Funchoza With Vegetables And Chicken

Table of contents:

Funchoza With Vegetables And Chicken
Funchoza With Vegetables And Chicken

Video: Funchoza With Vegetables And Chicken

Video: Funchoza With Vegetables And Chicken
Video: Funchoza with chicken and vegetables in Soy sauce 2024, May
Anonim

Funchoza is thin rice or starchy noodles. Very often it is called “glassy”, as it acquires its characteristic transparency during cooking. Funchoza goes well with vegetables and chicken.

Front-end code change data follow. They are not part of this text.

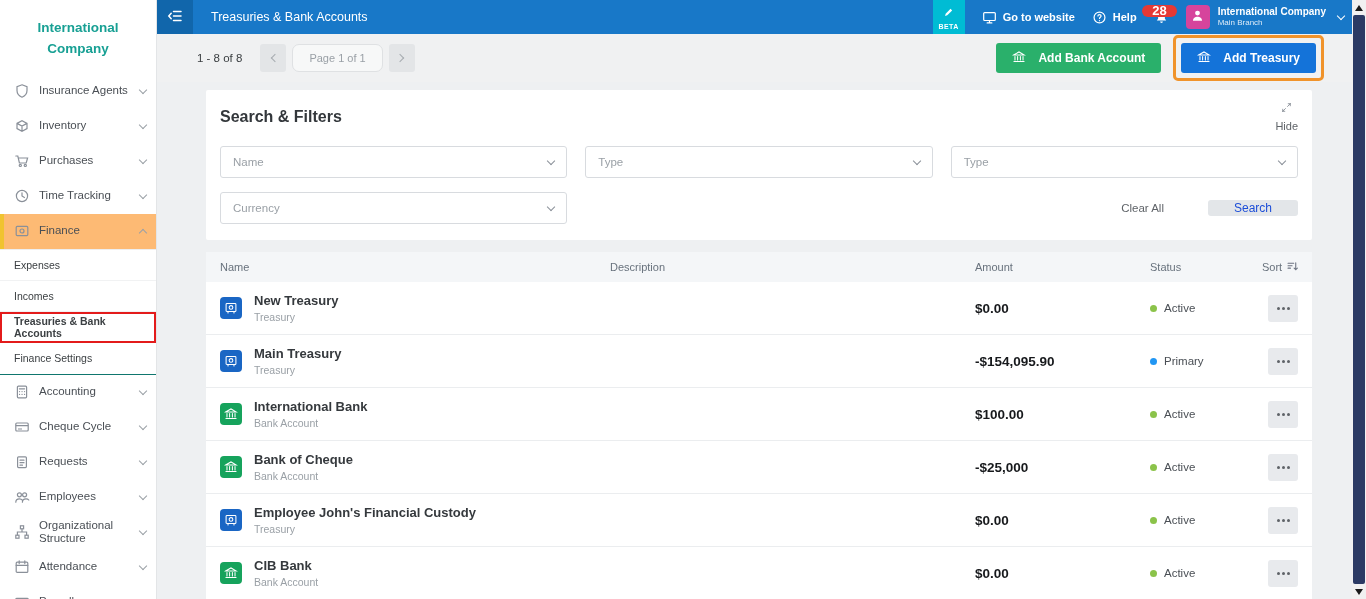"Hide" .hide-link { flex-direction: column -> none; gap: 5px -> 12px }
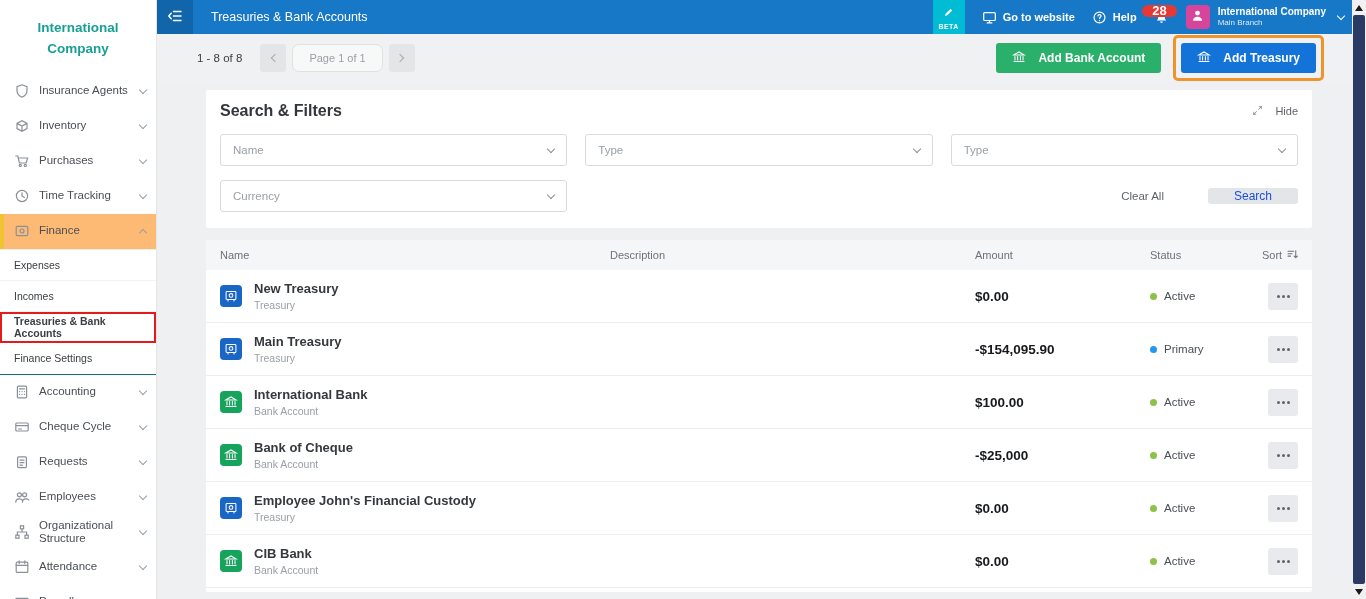"Active" .cell-status { text-decoration: none -> underline }
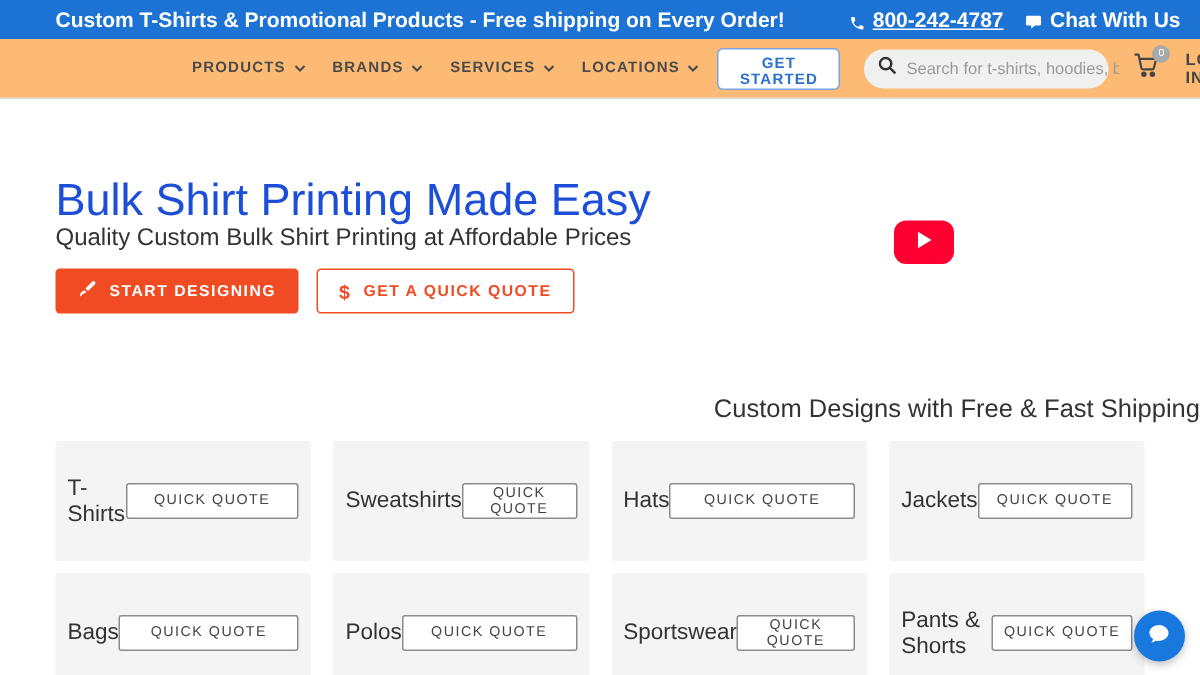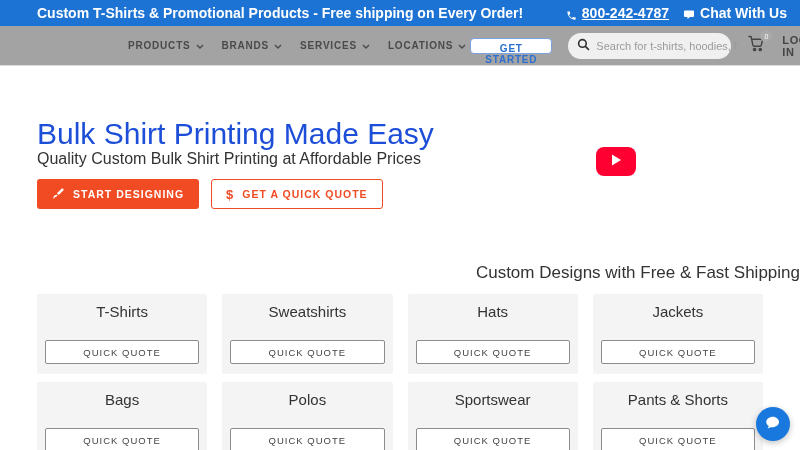"PRODUCTS" .navbar { background: #a3a3a3 -> #fdba74 }
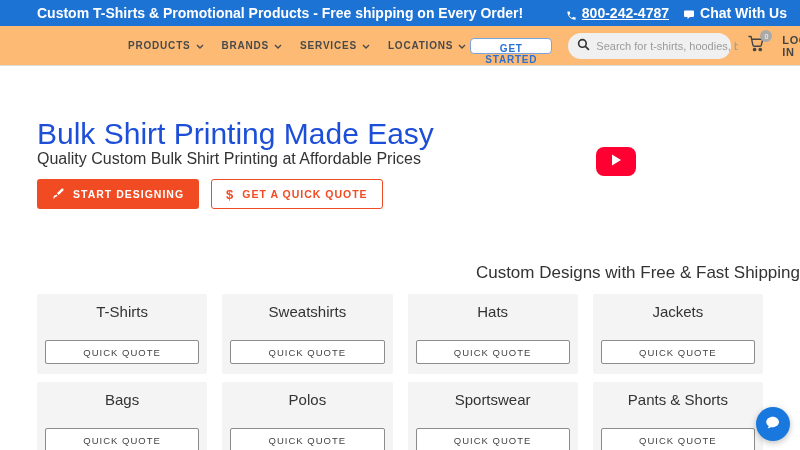"GET STARTED" .get-started { height: 16px -> 28px; margin-left: 4px -> 12px }
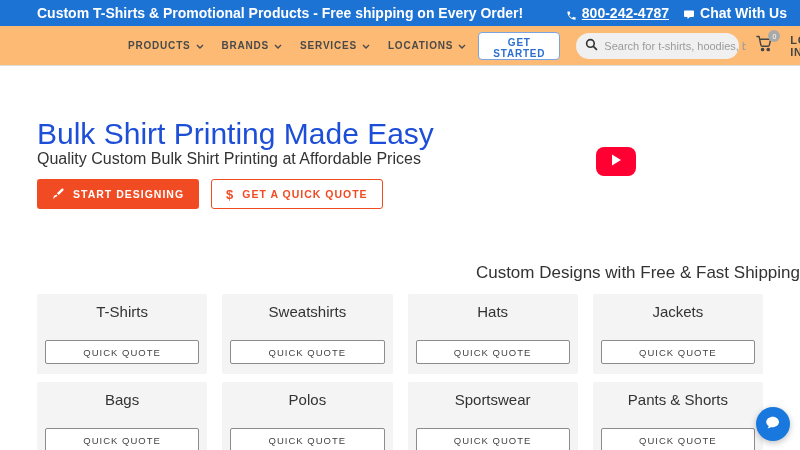"T-Shirts" .card { flex-direction: column -> row }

Funchoza with vegetables and chicken
Funchoza with vegetables and chicken

It is necessary

  • - 500 g chicken fillet;
  • - 2 onions;
  • - 1 carrot;
  • - 350 g green beans;
  • - 1 bell pepper;
  • - a clove of garlic;
  • - 3 tbsp. rice vinegar or a mixture of 2 tbsp. table vinegar with 1/2 tsp. salt and 1 tsp. Sahara;
  • - salt and pepper to taste.

Instructions

Step 1

Put funchose in a bowl, cover with hot water and leave for 5-10 minutes. At this time, rinse the chicken fillet, pat dry and cut into small pieces. Peel the onion and cut into thin half rings.

Step 2

Pour a few tablespoons of vegetable oil into the pan and place the prepared chicken fillet. Fry it over high heat for 5-7 minutes. Stir the fillets continuously during cooking. Add chopped onion and season with salt and pepper. Keep the skillet on medium heat for a few more minutes. Then remove and leave to cool.

Step 3

Throw the noodles in a colander and rinse under running water. Peel the bell peppers and cut into thin strips. Grate the carrots on a coarse grater. Put the green beans in a saucepan with boiling water and cook for 5-6 minutes. Then fold it in a colander and wait for the water to drain.

Step 4

Chop the garlic finely and place in a frying pan with three tablespoons of vegetable oil. Keep on fire for a couple of minutes. Add the green beans, bell peppers, and carrots. Stir the vegetables and sauté for 5 minutes. Season with salt and pepper to taste at the end of cooking.

Step 5

Combine funchose with vegetables and chicken in a separate bowl. Add soy sauce and rice vinegar. Leave the dish at room temperature for 1 hour. It can be served both cold and hot. Decorate with sprigs of herbs and sesame seeds.